Data for this task —

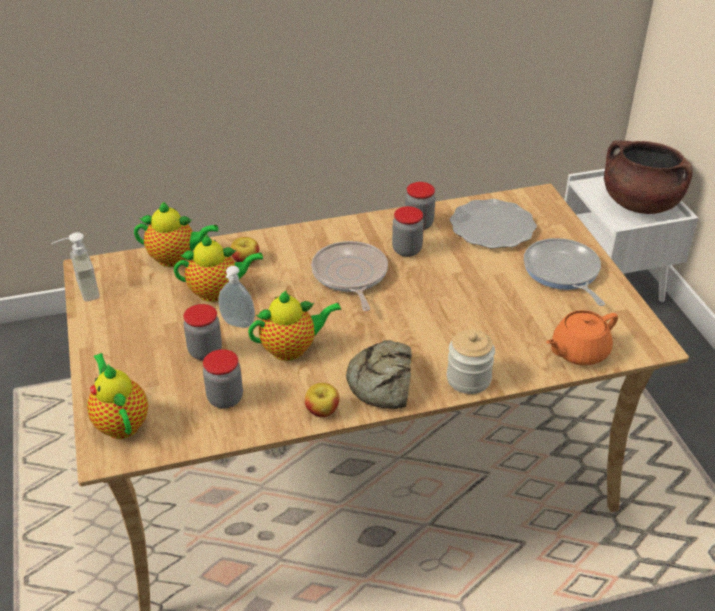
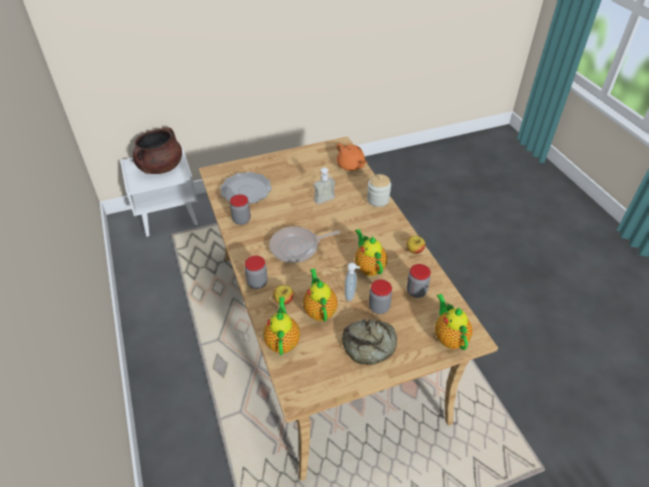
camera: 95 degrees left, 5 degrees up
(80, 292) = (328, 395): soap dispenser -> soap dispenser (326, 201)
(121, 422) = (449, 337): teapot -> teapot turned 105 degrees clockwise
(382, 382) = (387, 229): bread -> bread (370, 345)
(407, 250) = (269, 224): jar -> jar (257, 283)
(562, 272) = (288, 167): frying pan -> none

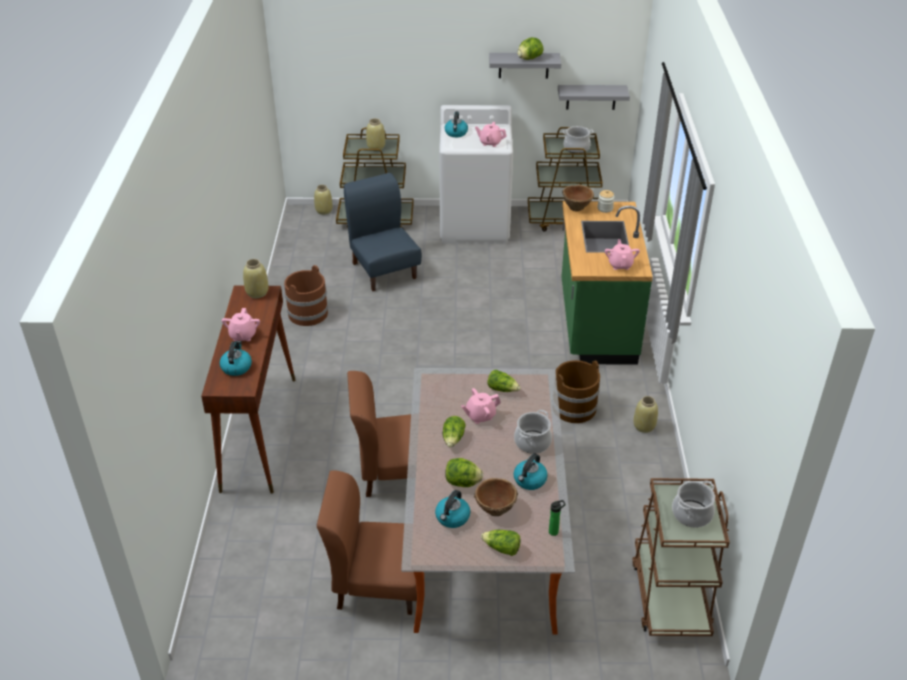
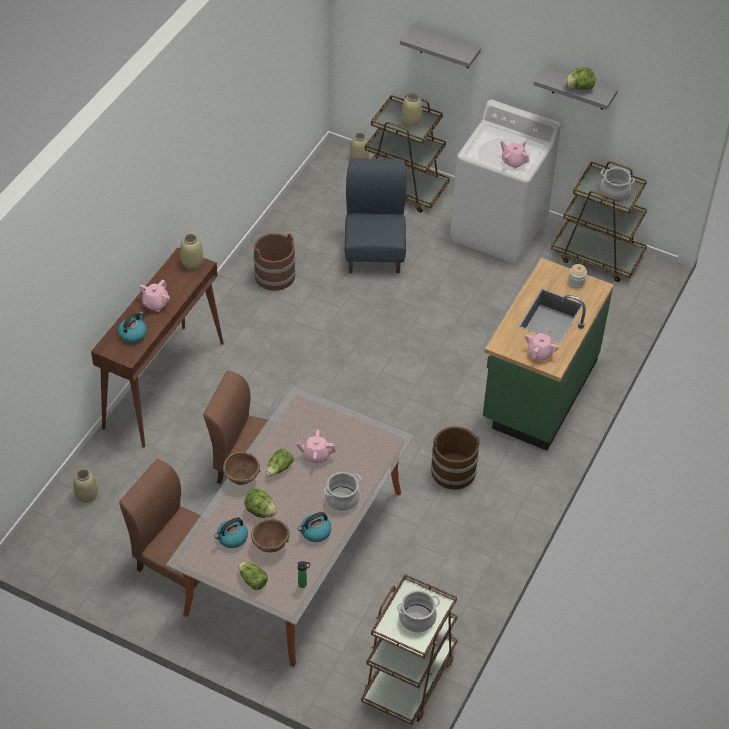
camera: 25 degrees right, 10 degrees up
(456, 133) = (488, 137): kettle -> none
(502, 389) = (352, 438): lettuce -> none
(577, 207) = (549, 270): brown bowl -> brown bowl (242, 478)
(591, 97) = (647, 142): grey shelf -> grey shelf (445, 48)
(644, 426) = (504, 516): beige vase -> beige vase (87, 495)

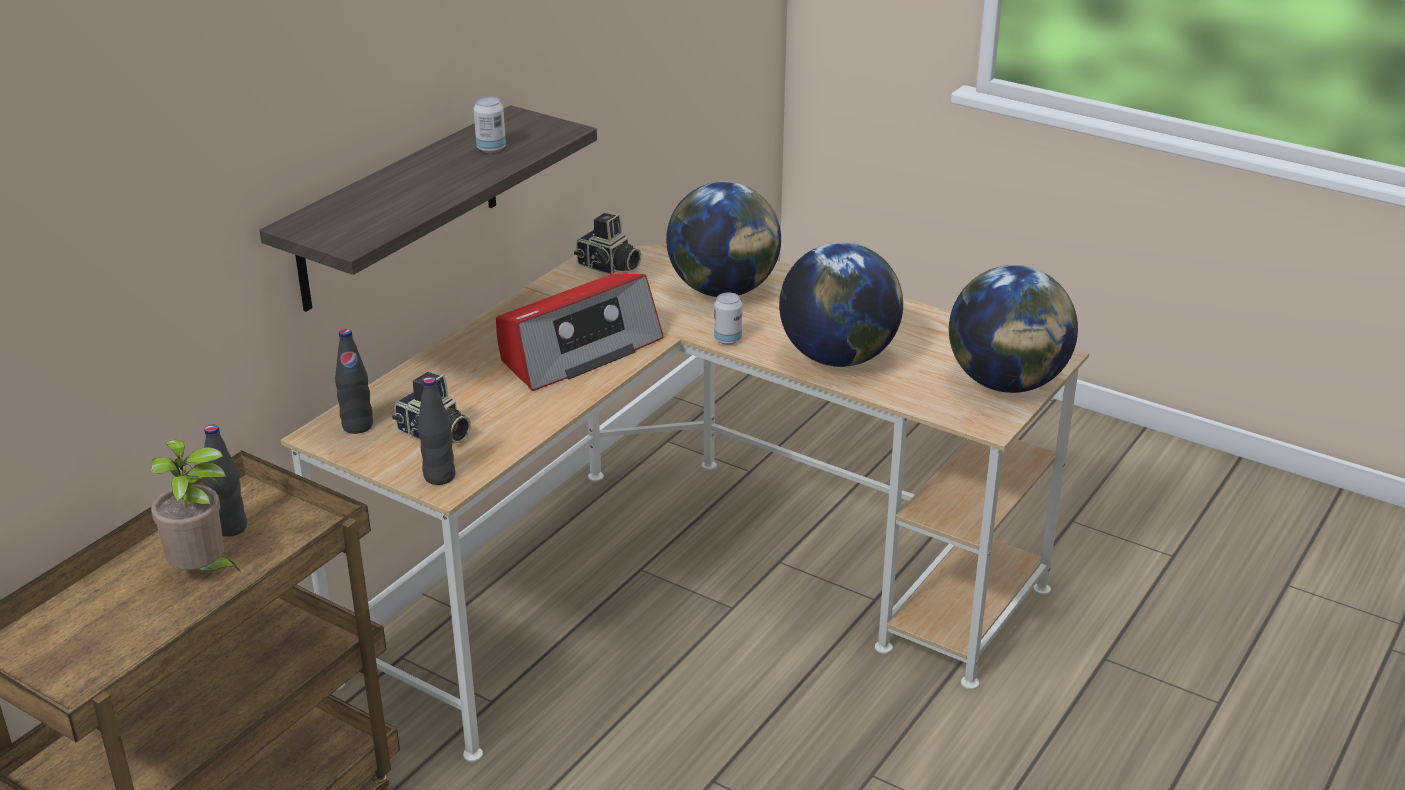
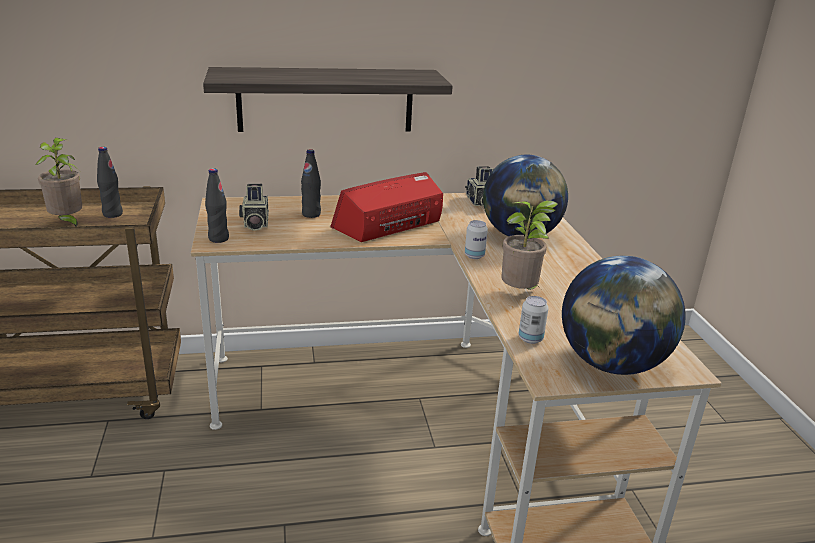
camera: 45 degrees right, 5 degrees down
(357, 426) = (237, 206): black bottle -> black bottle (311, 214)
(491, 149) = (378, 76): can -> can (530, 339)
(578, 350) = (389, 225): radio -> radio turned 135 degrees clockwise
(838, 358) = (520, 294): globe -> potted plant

What you need to do — Count the lines above that contain the word "degrees", and give only that number.

Response for this exercise — 5